Reproducing Kernel Hilbert Space
Table of Contents
1. Definitions
Reproduction Kernel Hilbert Space (RKHS) is a Hilbert Space of function which has some special properties, mainly the existence of a Reproducing Kernel. We can view RKHS in multiple equivalent ways:
1.1. Using Evaluation Functionals
Reproducing Kernel Hilbert Space (RKHS) is a Hilbert Space of function whose "point evaluation" functional is continuous and linear.
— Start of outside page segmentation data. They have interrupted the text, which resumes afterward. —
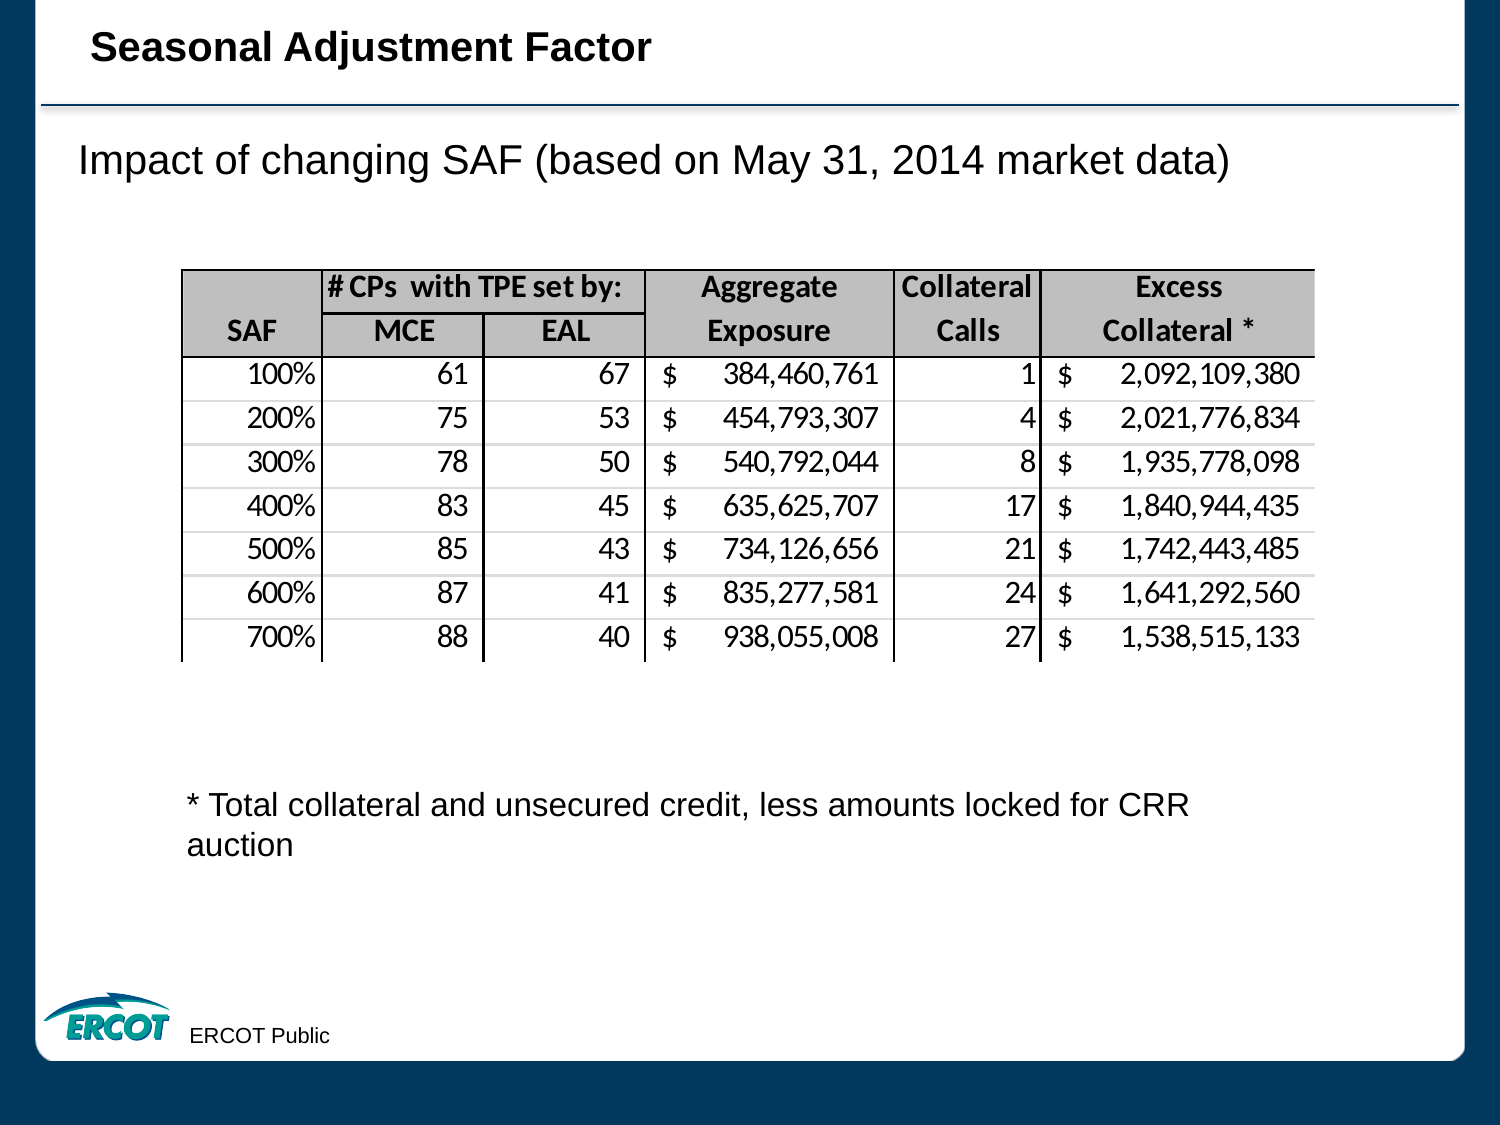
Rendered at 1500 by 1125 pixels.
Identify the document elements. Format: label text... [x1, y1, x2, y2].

picture [40, 988, 174, 1045]
text_box ERCOT Public [174, 988, 1302, 1056]
list Impact of changing SAF (based on May 31, 2014 market data) [63, 125, 1425, 244]
title Seasonal Adjustment Factor [75, 0, 1425, 89]
text_box * Total collateral and unsecured credit, less amounts locked for CRR auction [171, 775, 1321, 894]
picture [180, 268, 1318, 665]
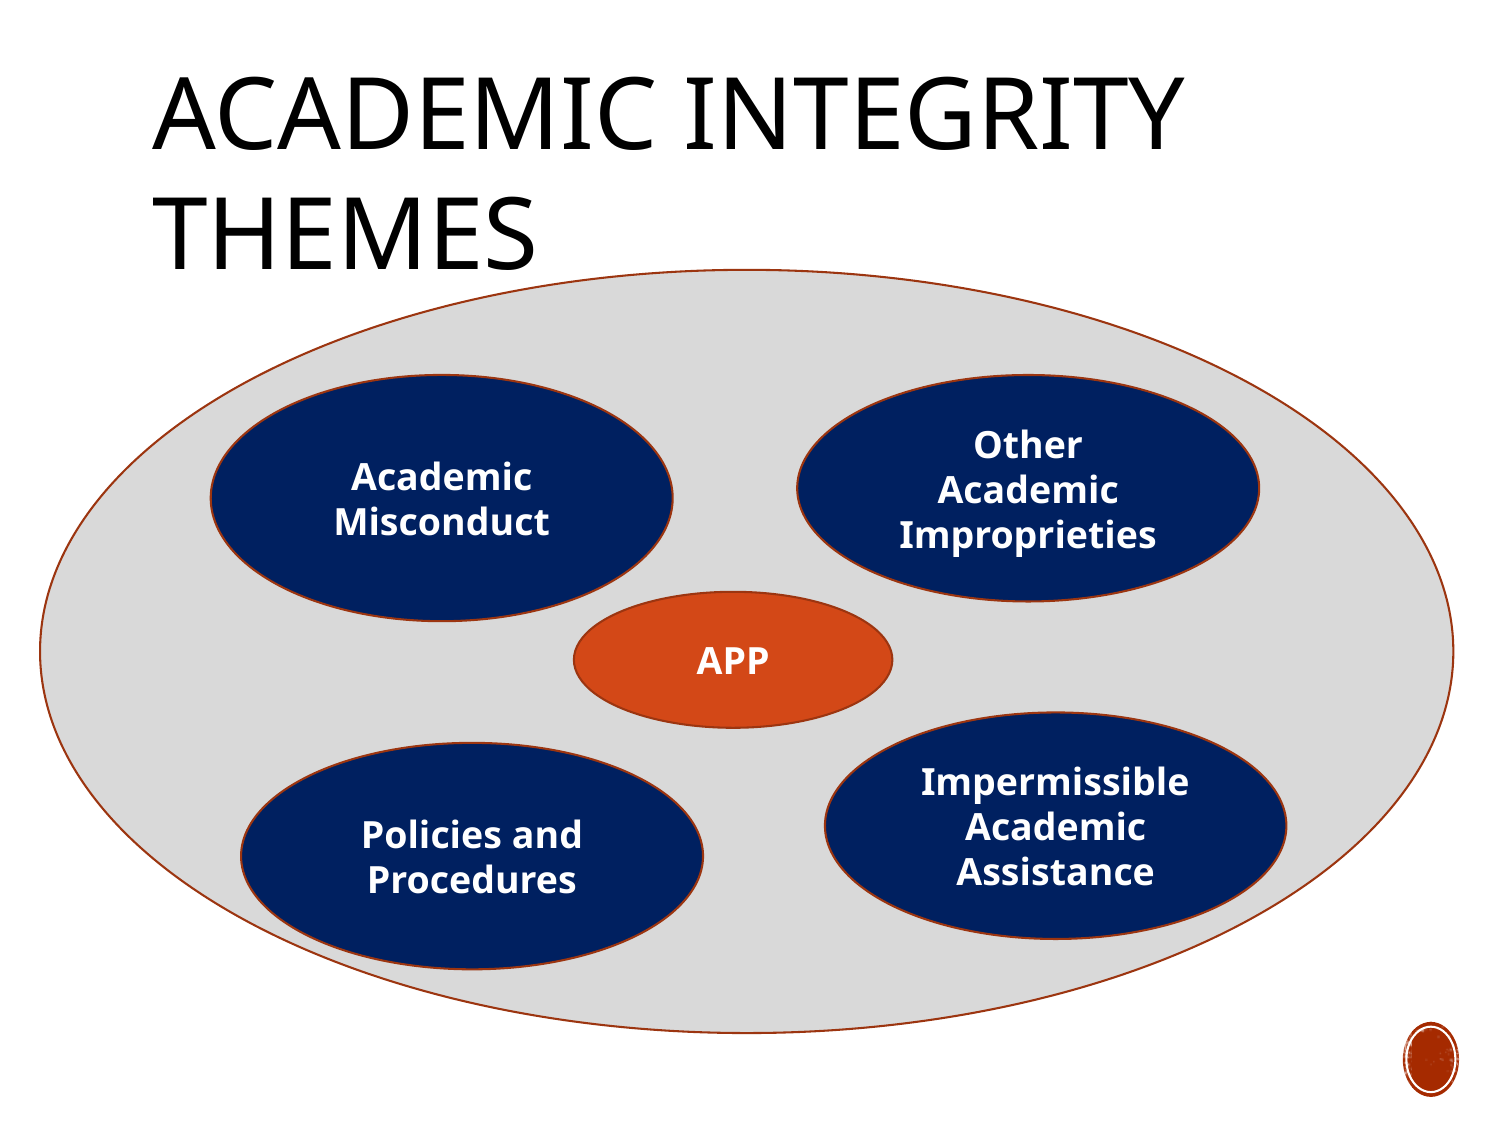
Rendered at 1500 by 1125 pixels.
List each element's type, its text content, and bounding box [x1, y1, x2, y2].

text_box Academic Misconduct [209, 373, 674, 623]
title Academic Integrity themes [137, 37, 1375, 302]
text_box Impermissible Academic Assistance [823, 711, 1288, 941]
text_box APP [572, 590, 894, 729]
text_box Other Academic Improprieties [796, 373, 1261, 603]
text_box Policies and Procedures [240, 741, 705, 971]
text_box [39, 268, 1455, 1035]
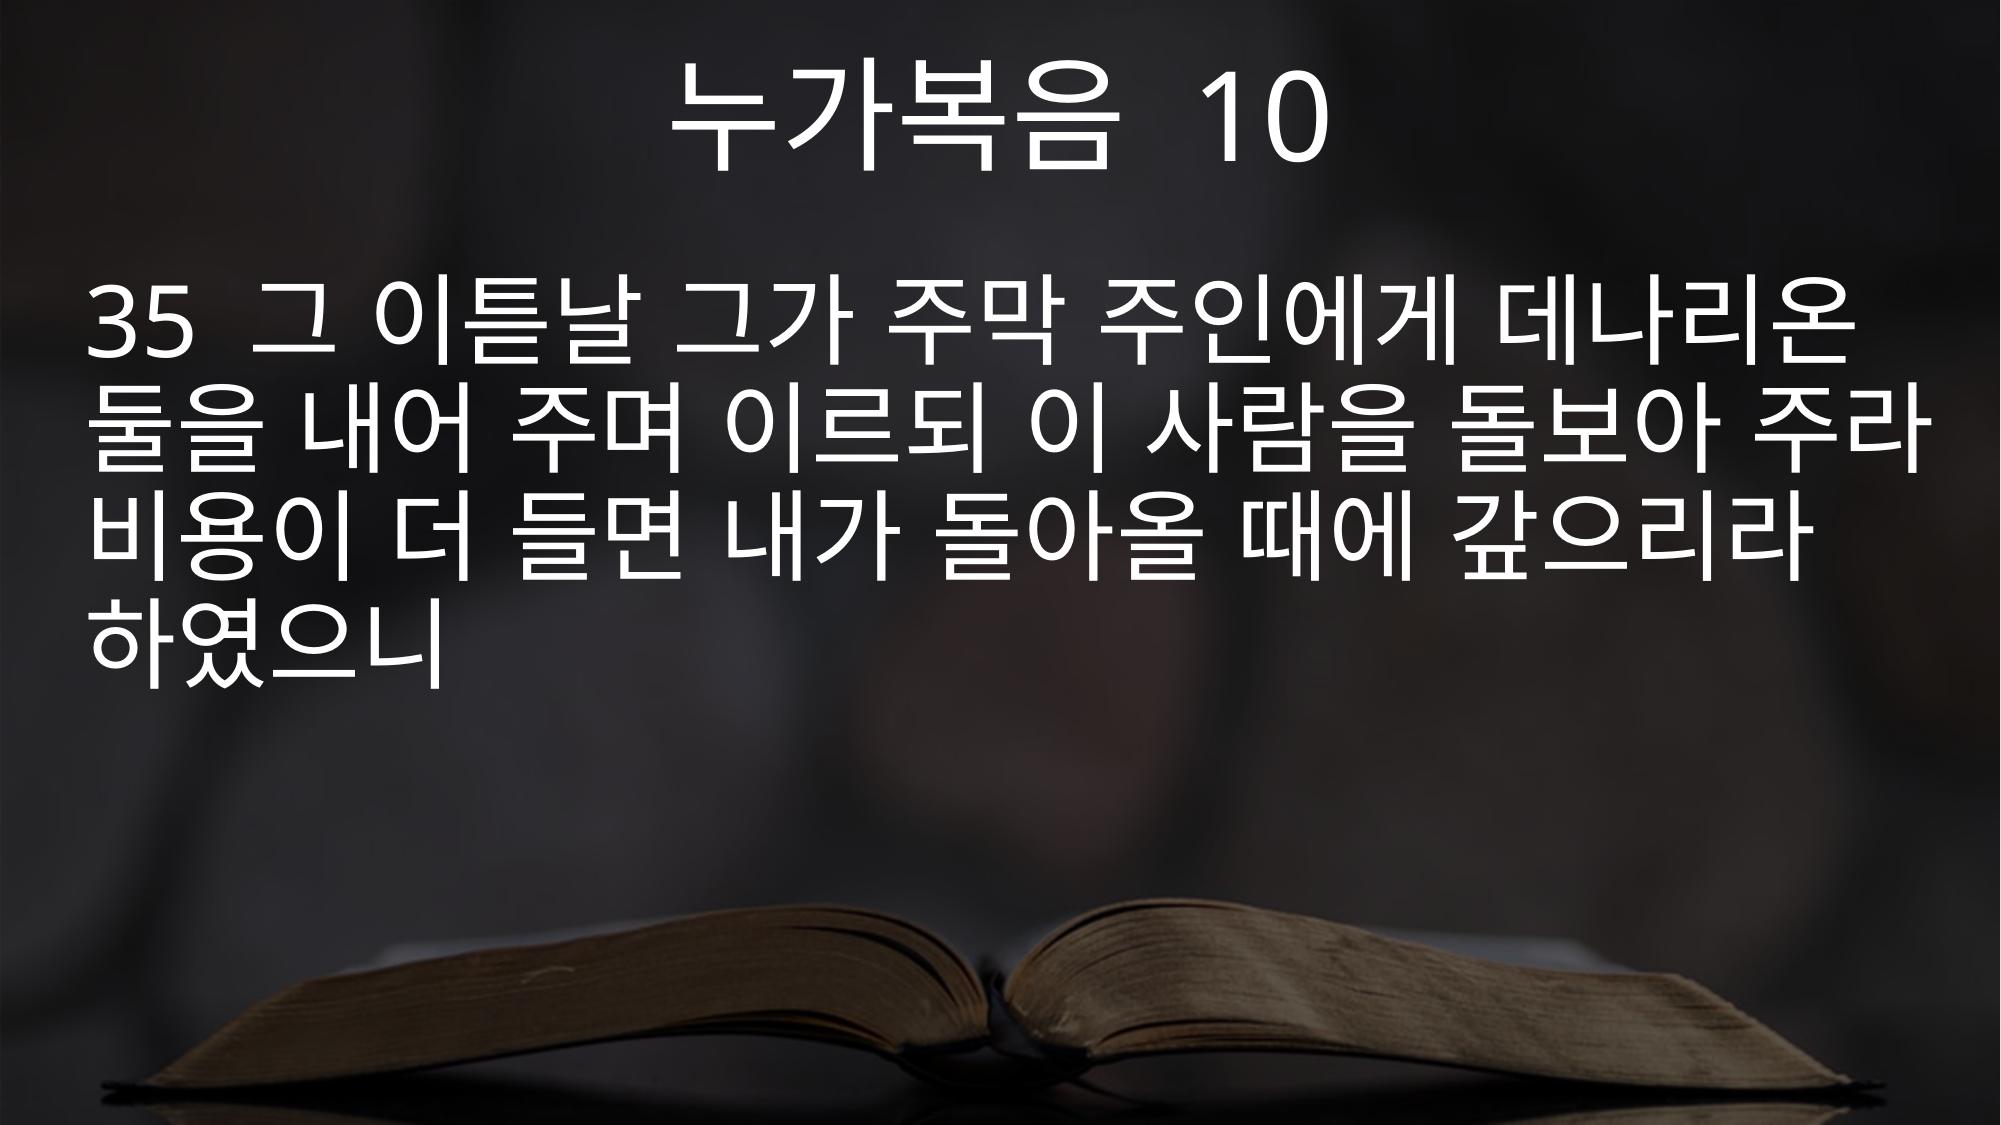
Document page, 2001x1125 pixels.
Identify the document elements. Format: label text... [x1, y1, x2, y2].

picture [0, 0, 2001, 1125]
footer 누가복음 10 [0, 32, 2000, 192]
list 35 그 이튿날 그가 주막 주인에게 데나리온 둘을 내어 주며 이르되 이 사람을 돌보아 주라 비용이 더 들면 내가 돌아올 때에 갚으리라 하였으니 [69, 263, 1953, 423]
That is if we take the point evaluation functional \(L_x\) of the hilbert space \(H\) and if \(L_x\) turns out to be linear and continuous, then \(H\) is a RKHS. Here, \(L_x: H \rightarrow \mathbb{F}\) such that \(L_x(f) = f(x)\).
It is called so, because the linear and continous nature implies an existence of a Reproducing Kernel.
Reproducing Kernel:
Due to Reisz Representation Theorem for all linear functional in \(H\), there exists a kernel \(K_x \in H\) called the "Reproducing Kernel" such that for all functions \(f \in H\):
\[ \langle f, K_x \rangle = f(x) \]
The kernel \(K_x\) is the Reisz Representation of the functional \(L_x\).
1.2. Using Positive Definite Kernel
We can also define the "Reproducing Kernel" as function \(K(x, y)\)
\[ K(x, y) = \langle K_x, K_y \rangle \]
which has the properties:
- It is symmetric
- It is positive definite
Conversely, Moore-Aronszajn theorem says that every symmetric and positive kernel defines a RKHS.
Moore-Aronszajn Theorem:
Suppose \(K\) is a symmetric, positive definite kernel on a set \(X\). Then there is a unique Hilbert space of functions on \(X\) for which \(K\) is a reproducing kernel.
1.3. Using Feature Map
A feature map \(\phi: H \rightarrow F\) is a map from our Hilbert space to another Hilbert space \(F\) which we call feature space.
Then every feature map defines a Kernel via.
\[ K(x, y) = \langle \phi(x), \phi(y) \rangle_{F} \]
where, the inner product is in the feature space.
Conversely, each positive definite Kernel in \(H\) has infinitely many associated feature maps. One of the trivial map is \(F = H\), where \(\phi(x) = K_x\). This property is related to the Kernel Trick in Machine Learning.
1.4. Using Integral Operators
By Mercer's theorem, the kernel \(K(x,y)\) can also be represented as
\[ K(x,y) = \sum_{i=1}^\infty \sigma_i \phi_i(x) \phi_i(y) \]
Where, \(\sigma_i\) are eigenvalues, and \(\phi_i\) are eigenvectors of some Integral Operator (whatever that is ¯\(ツ)_/¯).